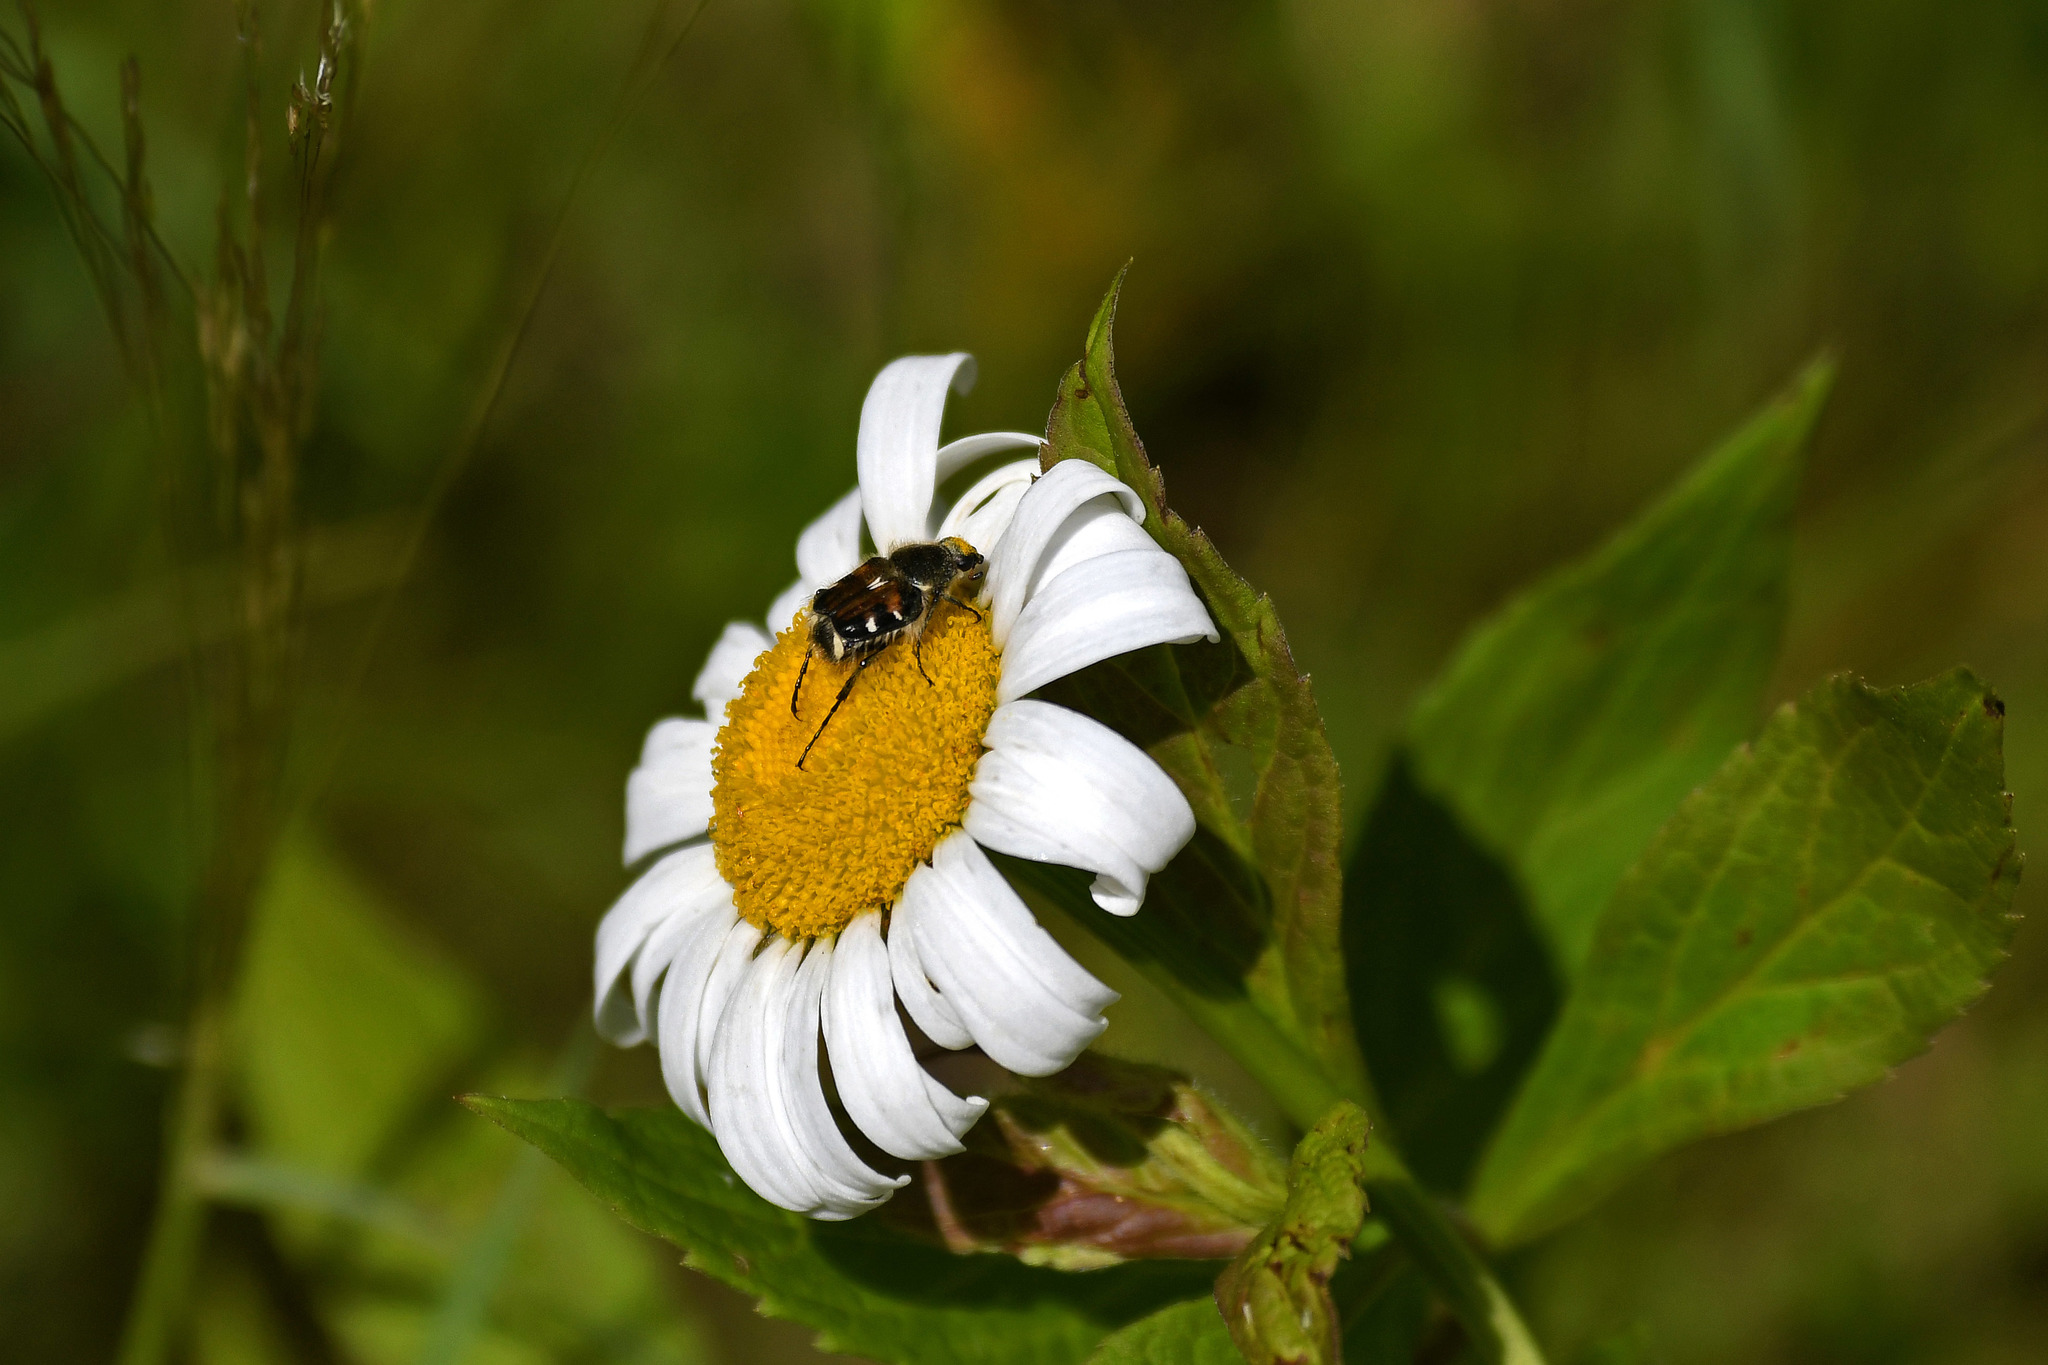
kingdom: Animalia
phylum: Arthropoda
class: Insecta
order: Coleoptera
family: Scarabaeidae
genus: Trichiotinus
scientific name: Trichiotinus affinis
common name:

◆ GIVEN INSTRUCTION
Rewrite these lines with "scientific name" changed to "Latin name" and everything else left as it is. Leave out the pictures.

◆ REPLY TO THE TASK
kingdom: Animalia
phylum: Arthropoda
class: Insecta
order: Coleoptera
family: Scarabaeidae
genus: Trichiotinus
Latin name: Trichiotinus affinis
common name:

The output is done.